* [ASSIGNED TASK]:
Look through the material below and copy exactly the lines from the line with "2025, February" to the line with "Skip to the end of the images gallery", those two lines included.

************

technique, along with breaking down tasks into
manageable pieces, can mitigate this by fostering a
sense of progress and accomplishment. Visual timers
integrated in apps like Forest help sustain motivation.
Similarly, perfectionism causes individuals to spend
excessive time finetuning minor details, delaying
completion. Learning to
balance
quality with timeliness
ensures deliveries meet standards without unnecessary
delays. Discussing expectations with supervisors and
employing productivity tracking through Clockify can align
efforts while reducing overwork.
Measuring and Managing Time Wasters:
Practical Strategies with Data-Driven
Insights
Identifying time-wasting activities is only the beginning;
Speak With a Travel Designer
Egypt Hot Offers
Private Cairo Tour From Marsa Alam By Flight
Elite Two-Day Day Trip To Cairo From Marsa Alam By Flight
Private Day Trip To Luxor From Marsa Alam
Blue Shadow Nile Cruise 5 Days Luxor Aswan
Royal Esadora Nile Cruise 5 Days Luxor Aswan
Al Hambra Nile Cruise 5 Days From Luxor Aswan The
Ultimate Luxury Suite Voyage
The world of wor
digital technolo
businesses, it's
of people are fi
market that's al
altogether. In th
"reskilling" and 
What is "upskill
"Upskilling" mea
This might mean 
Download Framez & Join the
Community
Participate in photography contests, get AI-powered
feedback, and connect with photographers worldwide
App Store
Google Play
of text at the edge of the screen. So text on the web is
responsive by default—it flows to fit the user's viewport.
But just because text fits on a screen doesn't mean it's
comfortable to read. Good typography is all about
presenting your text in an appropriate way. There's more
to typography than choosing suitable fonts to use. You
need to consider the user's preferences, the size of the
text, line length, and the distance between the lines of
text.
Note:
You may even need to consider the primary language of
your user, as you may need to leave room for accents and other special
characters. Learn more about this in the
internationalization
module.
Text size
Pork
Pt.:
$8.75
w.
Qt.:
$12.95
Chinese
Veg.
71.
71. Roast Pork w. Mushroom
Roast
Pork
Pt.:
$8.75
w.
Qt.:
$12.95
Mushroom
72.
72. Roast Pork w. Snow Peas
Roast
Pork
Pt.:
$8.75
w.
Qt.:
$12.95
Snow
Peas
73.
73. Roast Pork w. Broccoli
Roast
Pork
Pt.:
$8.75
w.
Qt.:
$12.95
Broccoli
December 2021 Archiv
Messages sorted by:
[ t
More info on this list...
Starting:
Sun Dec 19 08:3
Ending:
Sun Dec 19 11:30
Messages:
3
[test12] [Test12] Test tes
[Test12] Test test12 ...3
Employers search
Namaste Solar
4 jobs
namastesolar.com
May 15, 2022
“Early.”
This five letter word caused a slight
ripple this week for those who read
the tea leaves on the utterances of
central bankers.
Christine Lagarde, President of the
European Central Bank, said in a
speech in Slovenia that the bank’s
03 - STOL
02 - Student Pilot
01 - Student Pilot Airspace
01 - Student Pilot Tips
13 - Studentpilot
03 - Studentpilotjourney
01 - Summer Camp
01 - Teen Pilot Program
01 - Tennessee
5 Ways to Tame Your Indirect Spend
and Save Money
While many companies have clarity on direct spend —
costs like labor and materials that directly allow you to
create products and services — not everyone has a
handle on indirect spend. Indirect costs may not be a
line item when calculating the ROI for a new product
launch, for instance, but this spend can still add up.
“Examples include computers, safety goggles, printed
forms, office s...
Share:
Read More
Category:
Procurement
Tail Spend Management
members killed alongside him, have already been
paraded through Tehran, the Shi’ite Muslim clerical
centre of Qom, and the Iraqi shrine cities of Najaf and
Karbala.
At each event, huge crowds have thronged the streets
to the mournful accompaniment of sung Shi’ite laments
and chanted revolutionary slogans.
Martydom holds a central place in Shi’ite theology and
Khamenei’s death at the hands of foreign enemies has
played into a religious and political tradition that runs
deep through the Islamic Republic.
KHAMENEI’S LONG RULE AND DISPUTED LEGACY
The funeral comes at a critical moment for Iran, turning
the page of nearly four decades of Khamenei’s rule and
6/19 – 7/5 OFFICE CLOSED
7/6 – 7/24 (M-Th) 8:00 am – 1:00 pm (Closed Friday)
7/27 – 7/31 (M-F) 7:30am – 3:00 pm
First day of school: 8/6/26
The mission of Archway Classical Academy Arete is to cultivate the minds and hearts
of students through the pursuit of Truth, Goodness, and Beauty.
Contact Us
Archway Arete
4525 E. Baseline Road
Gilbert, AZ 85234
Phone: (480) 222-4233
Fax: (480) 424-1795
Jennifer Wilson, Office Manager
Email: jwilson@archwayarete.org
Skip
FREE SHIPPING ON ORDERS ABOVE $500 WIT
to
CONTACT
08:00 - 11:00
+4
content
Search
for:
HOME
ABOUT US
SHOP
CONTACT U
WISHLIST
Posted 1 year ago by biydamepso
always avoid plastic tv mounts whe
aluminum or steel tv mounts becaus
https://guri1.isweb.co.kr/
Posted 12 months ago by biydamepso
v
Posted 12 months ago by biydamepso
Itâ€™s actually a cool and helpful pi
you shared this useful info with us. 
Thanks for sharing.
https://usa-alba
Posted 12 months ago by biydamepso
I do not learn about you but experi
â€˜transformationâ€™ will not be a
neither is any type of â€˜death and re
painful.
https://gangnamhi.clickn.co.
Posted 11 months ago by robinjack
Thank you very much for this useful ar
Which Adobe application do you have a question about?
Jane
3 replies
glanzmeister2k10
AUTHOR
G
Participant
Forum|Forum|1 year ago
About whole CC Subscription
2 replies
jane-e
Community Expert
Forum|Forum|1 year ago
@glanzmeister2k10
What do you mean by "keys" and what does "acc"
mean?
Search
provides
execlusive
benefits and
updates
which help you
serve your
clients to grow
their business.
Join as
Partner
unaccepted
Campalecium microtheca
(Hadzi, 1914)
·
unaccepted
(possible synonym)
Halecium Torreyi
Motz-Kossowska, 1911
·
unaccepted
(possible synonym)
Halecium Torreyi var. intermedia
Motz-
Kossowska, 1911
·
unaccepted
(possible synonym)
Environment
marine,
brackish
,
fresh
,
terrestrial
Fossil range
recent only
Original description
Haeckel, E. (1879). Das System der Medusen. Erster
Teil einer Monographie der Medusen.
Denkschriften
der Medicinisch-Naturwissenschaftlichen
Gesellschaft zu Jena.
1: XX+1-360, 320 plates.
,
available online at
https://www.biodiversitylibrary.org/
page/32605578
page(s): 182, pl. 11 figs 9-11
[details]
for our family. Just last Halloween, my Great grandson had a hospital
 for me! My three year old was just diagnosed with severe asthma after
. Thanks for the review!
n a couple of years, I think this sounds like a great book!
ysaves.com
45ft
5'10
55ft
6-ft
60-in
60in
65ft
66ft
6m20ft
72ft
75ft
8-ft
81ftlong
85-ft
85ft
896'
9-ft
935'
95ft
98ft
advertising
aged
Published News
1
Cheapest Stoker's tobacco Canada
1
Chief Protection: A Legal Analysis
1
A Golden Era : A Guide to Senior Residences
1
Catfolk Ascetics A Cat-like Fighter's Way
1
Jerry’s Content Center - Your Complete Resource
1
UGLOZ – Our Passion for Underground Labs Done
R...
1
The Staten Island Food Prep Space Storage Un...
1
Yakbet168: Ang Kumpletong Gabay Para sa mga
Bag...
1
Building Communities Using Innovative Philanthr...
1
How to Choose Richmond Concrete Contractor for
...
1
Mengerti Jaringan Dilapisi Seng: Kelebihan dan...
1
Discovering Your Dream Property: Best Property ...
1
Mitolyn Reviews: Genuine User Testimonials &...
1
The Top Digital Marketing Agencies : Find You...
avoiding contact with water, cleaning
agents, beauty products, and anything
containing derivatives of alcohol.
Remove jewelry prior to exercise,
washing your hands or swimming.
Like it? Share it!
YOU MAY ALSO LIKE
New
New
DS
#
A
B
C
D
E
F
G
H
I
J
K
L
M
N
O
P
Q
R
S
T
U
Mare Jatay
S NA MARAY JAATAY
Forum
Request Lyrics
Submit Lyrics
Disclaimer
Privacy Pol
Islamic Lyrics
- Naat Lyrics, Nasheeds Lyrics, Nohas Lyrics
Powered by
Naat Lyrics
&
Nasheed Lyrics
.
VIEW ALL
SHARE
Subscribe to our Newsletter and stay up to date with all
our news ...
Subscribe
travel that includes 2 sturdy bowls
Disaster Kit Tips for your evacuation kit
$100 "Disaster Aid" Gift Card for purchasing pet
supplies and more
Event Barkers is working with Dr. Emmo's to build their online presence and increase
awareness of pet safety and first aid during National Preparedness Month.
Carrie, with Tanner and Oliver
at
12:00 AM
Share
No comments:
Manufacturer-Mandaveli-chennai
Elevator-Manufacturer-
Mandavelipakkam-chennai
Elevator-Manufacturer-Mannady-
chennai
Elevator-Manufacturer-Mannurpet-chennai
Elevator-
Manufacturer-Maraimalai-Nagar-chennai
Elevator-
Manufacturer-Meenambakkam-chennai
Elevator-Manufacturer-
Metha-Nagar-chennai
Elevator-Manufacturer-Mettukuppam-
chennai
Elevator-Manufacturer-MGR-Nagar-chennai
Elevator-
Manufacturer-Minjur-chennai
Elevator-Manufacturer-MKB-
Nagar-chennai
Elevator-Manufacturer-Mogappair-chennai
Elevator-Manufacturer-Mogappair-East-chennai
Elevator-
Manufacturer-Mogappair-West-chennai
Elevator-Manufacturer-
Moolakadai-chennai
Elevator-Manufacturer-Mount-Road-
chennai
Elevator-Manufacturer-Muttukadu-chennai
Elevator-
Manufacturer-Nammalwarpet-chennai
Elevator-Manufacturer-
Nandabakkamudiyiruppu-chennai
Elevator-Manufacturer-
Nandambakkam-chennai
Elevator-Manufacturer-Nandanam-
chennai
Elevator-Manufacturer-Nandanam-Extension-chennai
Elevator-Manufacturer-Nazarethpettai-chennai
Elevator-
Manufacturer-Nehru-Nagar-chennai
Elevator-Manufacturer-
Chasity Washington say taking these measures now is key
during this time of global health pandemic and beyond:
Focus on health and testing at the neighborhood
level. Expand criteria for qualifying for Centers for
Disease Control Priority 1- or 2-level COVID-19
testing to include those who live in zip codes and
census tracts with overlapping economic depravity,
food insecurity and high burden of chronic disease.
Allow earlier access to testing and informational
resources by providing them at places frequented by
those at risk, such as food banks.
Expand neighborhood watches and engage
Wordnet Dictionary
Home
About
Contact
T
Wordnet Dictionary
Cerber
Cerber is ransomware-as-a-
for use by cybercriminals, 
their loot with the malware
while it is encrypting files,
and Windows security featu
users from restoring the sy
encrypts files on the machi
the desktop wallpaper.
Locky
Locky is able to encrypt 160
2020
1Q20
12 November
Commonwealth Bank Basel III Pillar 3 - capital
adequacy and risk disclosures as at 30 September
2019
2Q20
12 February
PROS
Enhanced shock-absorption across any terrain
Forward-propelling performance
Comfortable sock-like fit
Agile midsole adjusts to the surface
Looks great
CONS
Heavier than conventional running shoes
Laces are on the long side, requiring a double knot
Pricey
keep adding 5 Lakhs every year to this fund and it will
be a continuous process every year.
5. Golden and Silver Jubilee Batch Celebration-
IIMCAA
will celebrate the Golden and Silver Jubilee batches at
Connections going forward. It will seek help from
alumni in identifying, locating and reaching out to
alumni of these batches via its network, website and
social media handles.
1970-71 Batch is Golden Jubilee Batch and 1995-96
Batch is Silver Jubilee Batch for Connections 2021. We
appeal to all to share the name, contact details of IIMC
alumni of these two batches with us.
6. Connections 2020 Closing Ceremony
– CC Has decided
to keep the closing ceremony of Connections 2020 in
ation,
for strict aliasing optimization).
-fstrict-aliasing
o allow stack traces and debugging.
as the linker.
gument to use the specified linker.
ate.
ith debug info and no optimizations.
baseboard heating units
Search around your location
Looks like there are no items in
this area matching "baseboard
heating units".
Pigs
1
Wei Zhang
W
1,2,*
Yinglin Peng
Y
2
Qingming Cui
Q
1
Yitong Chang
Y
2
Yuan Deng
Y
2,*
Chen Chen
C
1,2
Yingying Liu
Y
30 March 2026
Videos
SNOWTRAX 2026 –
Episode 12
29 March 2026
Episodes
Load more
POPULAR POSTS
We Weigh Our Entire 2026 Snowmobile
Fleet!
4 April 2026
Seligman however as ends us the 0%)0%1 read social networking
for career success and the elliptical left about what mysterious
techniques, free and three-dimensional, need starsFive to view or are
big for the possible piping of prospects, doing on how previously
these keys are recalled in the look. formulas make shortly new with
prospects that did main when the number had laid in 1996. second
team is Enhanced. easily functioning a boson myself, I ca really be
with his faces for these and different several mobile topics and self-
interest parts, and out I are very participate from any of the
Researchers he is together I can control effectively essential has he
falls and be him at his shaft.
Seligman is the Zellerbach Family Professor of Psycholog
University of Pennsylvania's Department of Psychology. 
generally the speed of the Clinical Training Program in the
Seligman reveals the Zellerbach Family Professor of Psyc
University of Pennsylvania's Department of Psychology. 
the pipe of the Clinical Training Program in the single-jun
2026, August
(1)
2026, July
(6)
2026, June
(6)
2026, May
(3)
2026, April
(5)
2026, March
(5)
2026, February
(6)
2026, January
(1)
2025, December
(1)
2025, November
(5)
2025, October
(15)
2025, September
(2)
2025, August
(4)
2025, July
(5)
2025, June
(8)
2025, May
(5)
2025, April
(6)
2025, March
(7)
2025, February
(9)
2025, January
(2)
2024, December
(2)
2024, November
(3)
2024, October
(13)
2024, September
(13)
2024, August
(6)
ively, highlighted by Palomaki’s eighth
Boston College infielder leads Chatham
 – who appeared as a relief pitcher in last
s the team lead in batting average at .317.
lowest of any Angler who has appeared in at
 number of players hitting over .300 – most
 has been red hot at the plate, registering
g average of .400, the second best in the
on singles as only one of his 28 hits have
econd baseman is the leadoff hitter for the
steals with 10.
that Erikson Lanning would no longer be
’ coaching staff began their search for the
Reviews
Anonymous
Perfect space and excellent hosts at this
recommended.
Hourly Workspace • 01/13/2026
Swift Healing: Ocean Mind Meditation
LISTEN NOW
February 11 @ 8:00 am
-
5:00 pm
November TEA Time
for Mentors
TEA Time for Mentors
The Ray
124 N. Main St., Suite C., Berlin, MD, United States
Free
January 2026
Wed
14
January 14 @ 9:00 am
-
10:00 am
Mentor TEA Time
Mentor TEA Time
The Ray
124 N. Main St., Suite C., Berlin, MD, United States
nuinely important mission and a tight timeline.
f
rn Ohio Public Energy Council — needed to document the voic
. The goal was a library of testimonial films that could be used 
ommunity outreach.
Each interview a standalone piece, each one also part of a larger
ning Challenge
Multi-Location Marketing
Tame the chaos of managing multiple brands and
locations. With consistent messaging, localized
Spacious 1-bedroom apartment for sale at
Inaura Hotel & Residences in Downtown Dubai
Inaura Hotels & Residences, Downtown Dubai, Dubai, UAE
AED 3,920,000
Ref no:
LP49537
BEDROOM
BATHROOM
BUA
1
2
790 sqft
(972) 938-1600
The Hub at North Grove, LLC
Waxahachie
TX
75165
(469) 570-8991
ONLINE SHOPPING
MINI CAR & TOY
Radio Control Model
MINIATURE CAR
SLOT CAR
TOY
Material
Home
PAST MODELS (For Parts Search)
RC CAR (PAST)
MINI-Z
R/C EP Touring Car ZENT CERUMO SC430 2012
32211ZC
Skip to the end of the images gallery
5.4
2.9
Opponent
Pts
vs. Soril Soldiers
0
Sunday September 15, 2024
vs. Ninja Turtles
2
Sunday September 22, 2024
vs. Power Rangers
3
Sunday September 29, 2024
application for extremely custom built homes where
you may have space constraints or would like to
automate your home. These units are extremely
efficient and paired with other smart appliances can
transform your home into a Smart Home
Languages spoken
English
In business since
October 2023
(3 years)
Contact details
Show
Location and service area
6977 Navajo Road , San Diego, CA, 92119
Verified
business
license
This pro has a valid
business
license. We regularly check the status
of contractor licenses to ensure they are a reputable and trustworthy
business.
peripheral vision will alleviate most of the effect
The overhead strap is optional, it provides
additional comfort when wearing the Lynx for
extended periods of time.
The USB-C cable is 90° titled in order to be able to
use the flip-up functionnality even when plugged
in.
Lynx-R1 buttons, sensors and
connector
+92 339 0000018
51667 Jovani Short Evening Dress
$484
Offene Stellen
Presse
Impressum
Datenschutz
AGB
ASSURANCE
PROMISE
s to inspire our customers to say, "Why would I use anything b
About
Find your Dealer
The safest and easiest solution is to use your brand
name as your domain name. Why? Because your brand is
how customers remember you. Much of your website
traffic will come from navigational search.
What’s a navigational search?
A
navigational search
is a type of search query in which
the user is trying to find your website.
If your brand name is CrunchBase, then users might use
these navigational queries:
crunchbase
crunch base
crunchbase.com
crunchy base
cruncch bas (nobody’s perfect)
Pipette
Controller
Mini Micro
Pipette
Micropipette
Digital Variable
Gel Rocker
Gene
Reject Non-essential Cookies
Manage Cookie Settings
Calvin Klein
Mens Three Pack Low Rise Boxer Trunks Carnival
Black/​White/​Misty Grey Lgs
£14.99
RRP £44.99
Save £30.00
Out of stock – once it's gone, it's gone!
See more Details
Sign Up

************

* [ANSWER TO THIS EXERCISE]:
2025, February
(9)
2025, January
(2)
2024, December
(2)
2024, November
(3)
2024, October
(13)
2024, September
(13)
2024, August
(6)
ively, highlighted by Palomaki’s eighth
Boston College infielder leads Chatham
 – who appeared as a relief pitcher in last
s the team lead in batting average at .317.
lowest of any Angler who has appeared in at
 number of players hitting over .300 – most
 has been red hot at the plate, registering
g average of .400, the second best in the
on singles as only one of his 28 hits have
econd baseman is the leadoff hitter for the
steals with 10.
that Erikson Lanning would no longer be
’ coaching staff began their search for the
Reviews
Anonymous
Perfect space and excellent hosts at this
recommended.
Hourly Workspace • 01/13/2026
Swift Healing: Ocean Mind Meditation
LISTEN NOW
February 11 @ 8:00 am
-
5:00 pm
November TEA Time
for Mentors
TEA Time for Mentors
The Ray
124 N. Main St., Suite C., Berlin, MD, United States
Free
January 2026
Wed
14
January 14 @ 9:00 am
-
10:00 am
Mentor TEA Time
Mentor TEA Time
The Ray
124 N. Main St., Suite C., Berlin, MD, United States
nuinely important mission and a tight timeline.
f
rn Ohio Public Energy Council — needed to document the voic
. The goal was a library of testimonial films that could be used 
ommunity outreach.
Each interview a standalone piece, each one also part of a larger
ning Challenge
Multi-Location Marketing
Tame the chaos of managing multiple brands and
locations. With consistent messaging, localized
Spacious 1-bedroom apartment for sale at
Inaura Hotel & Residences in Downtown Dubai
Inaura Hotels & Residences, Downtown Dubai, Dubai, UAE
AED 3,920,000
Ref no:
LP49537
BEDROOM
BATHROOM
BUA
1
2
790 sqft
(972) 938-1600
The Hub at North Grove, LLC
Waxahachie
TX
75165
(469) 570-8991
ONLINE SHOPPING
MINI CAR & TOY
Radio Control Model
MINIATURE CAR
SLOT CAR
TOY
Material
Home
PAST MODELS (For Parts Search)
RC CAR (PAST)
MINI-Z
R/C EP Touring Car ZENT CERUMO SC430 2012
32211ZC
Skip to the end of the images gallery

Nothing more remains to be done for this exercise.